„Kann man darauf verzichten?“

Die Geisteswissenschaften an der Universität des Saarlandes wirken vielfältig in die Gesellschaft hinein. Das machen die vielen Zuschriften aus dem Kultur- Wirtschafts- und Bildungsbereich deutlich, die uns erreicht haben. Wir drucken einige Schreiben auszugsweise ab. Heute: Ursula Thinnes, Chefdramaturgin des Saarländischen Staatstheaters, über die Bedeutung der Alterstumswissenschaften, die in Saarbrücken gestrichen werden sollen.

Nirgends wird so intensiv über unsere Gesellschaft nachgedacht wie in den Geisteswissenschaften. Es geht um unsere Kultur und die Fragen danach, wie wir zusammenleben wollen, welchen Werten wir uns verpflichtet fühlen. Kann man darauf verzichten? Das Saarland wird sich auch in Zukunft einen kritischen Journalismus wünschen, ebenso ein breites Bildungsangebot an den Schulen.

Studenten sind ein großer Faktor beim Zuzug ins Saarland - und bilden nach dem Studium ein starkes Bürgertum. Die Naturwissenschaft schreibt sich die Innovation auf die Fahne, nicht die Reflexion. Das eine ohne das andere mag man sich angesichts der Geschichte des 20. Jahrhunderts nicht vorstellen.

Der Begriff "Europafakultät" ist angesichts der angedachten Strukturveränderungen - dezent formuliert - euphemistisch. Ohne die auslaufende Slavistik beschränkt sich "Europa" hier zumindest philologisch ohnehin nur auf Westeuropa. Und ohne Altertumswissenschaften verlieren wir die Verbindung zu den Wurzeln unserer Kultur. Eine immer komplexer werdende Welt soll mit weniger Fächern kritisch reflektiert werden. Doch fächerübergreifendes Arbeiten ist ja nur möglich, solange es unterschiedliche Disziplinen gibt.

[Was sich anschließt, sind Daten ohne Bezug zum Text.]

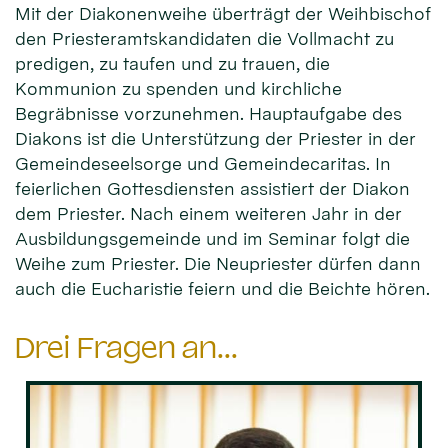
Mit der Diakonenweihe überträgt der Weihbischof
den Priesteramtskandidaten die Vollmacht zu
predigen, zu taufen und zu trauen, die
Kommunion zu spenden und kirchliche
Begräbnisse vorzunehmen. Hauptaufgabe des
Diakons ist die Unterstützung der Priester in der
Gemeindeseelsorge und Gemeindecaritas. In
feierlichen Gottesdiensten assistiert der Diakon
dem Priester. Nach einem weiteren Jahr in der
Ausbildungsgemeinde und im Seminar folgt die
Weihe zum Priester. Die Neupriester dürfen dann
auch die Eucharistie feiern und die Beichte hören.
Drei Fragen an...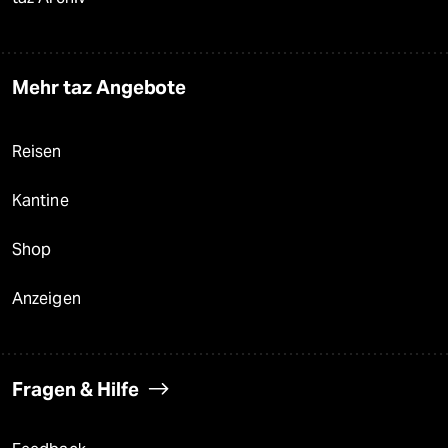
Mehr taz Angebote
Reisen
Kantine
Shop
Anzeigen
Fragen & Hilfe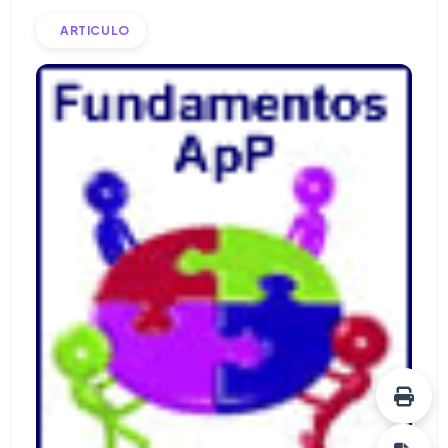
ARTICULO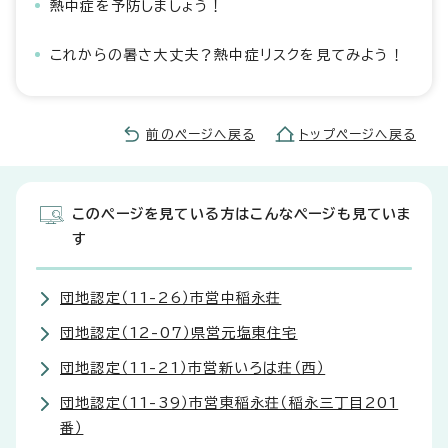
熱中症を予防しましょう！
これからの暑さ大丈夫？熱中症リスクを見てみよう！
前のページへ戻る
トップページへ戻る
このページを見ている方はこんなページも見ていま
す
団地認定（11-26）市営中稲永荘
団地認定（12-07）県営元塩東住宅
団地認定（11-21）市営新いろは荘（西）
団地認定（11-39）市営東稲永荘（稲永三丁目201
番）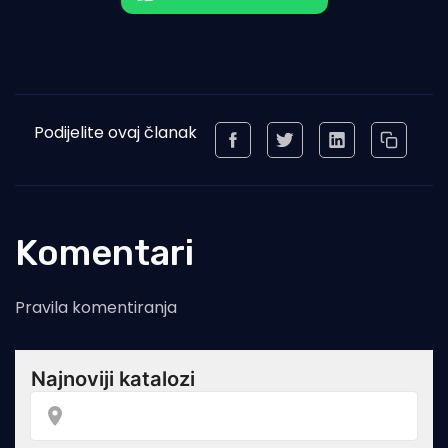
Podijelite ovaj članak
Komentari
Pravila komentiranja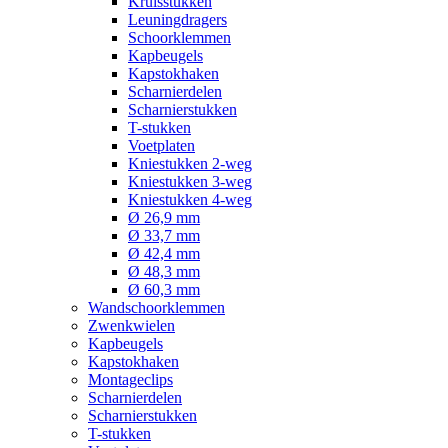
Kruisstukken
Leuningdragers
Schoorklemmen
Kapbeugels
Kapstokhaken
Scharnierdelen
Scharnierstukken
T-stukken
Voetplaten
Kniestukken 2-weg
Kniestukken 3-weg
Kniestukken 4-weg
Ø 26,9 mm
Ø 33,7 mm
Ø 42,4 mm
Ø 48,3 mm
Ø 60,3 mm
Wandschoorklemmen
Zwenkwielen
Kapbeugels
Kapstokhaken
Montageclips
Scharnierdelen
Scharnierstukken
T-stukken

Theater profitiert von einem geisteswissenschaftlichen Umfeld. So sind wir zum Beispiel Kooperationspartner der Poetikdozentur für Dramatik. Im Juni und Juli haben wir drei spektakuläre Vorträge der Dramatikerin Kathrin Röggla gehört. Derzeit kooperieren wir wieder mit der Klassischen Philologie und zeigen 2015 Senecas "Dido und Aeneas". Bei der ersten Kooperation, der Uraufführung von Senecas "Phädra" im vergangenen Jahr, war die Feuerwache brechend voll.